(Text block)
╭──
1. If microbes live underground and underwater, do you think they also live above us, in the air? Why or why not?
1. Explain how Donald Barber’s images became flecked with germs.
2. Was Barber’s theory about where the germs came from correct? Where, in fact, were the germs coming from, and how were they transported?
3. Describe how Kimberly Prather’s onboard air-testing device works. Name three kinds of particles it commonly detects while sucking in air from clouds.
4. How far have some of the particles detected by Prather traveled?
5. Describe two ways other than winds that germs are transported into the air.
6. Explain how a bursting bubble flings germs into the air.
7. About how many bubbles burst each day in the world’s oceans? And about how many germs are flung into the air each day by this action?
8. What do the peaks on Prather’s computer screen represent? In particular, what type of “ingredients” tell her something living was just zapped?
9. How does Gary Franc identify the type of bacteria present in sampled clouds?
10. How does Erwinia carotovora wreak havoc on potato fields in Idaho? Be sure to explain how the bacteria move from the ocean to the air, and back down to the surface.
╰──
(What you need to do)
- a) In the airborne-microbes worksheet, which bacterium wreaks havoc on potato fields in Idaho?
- b) Extend the airborne-microbes worksheet past its final item on potato fields in Idaho.

(Records from a data collection)
╭──
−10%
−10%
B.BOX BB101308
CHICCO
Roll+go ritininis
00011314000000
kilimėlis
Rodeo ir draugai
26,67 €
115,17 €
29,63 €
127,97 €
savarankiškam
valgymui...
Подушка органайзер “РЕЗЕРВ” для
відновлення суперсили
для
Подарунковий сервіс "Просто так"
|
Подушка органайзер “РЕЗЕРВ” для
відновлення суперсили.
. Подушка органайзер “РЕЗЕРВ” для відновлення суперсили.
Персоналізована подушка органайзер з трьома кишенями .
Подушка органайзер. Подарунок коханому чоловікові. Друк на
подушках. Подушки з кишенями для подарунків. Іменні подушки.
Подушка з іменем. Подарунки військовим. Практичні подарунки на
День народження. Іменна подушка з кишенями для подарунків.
╰──
╭──
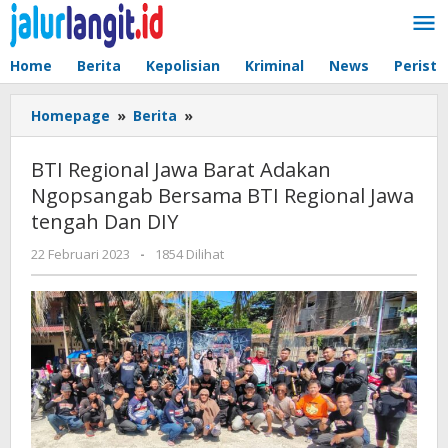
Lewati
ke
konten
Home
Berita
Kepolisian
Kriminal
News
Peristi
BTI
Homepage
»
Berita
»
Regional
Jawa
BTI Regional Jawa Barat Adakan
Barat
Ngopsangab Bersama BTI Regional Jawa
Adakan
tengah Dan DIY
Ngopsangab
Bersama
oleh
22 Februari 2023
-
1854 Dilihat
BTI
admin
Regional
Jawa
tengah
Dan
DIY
╰──
(Task results)
- a) Erwinia carotovora

- b)
11. Explain how germs can make it rain, hail or snow.
12. What is a nucleator? Give a few examples of nucleators.
13. How high up in the atmosphere has Brent Christner collected living bacteria?
14. Name two reasons why it would be tough for anything to live as high up as 30 kilometers.
1. Scientists have only recently begun to study life in the air. Were you surprised to read that germs live in the air? Can you think of other places that might host life that scientists haven’t yet explored?
2. Can you think of a few ways that scientists studying atmospheric bacteria could safeguard against accidental contamination?
1. What can bacteria living high in the air tell us about life on the ground, where we live? What can atmospheric bacteria tell us about life on other planets?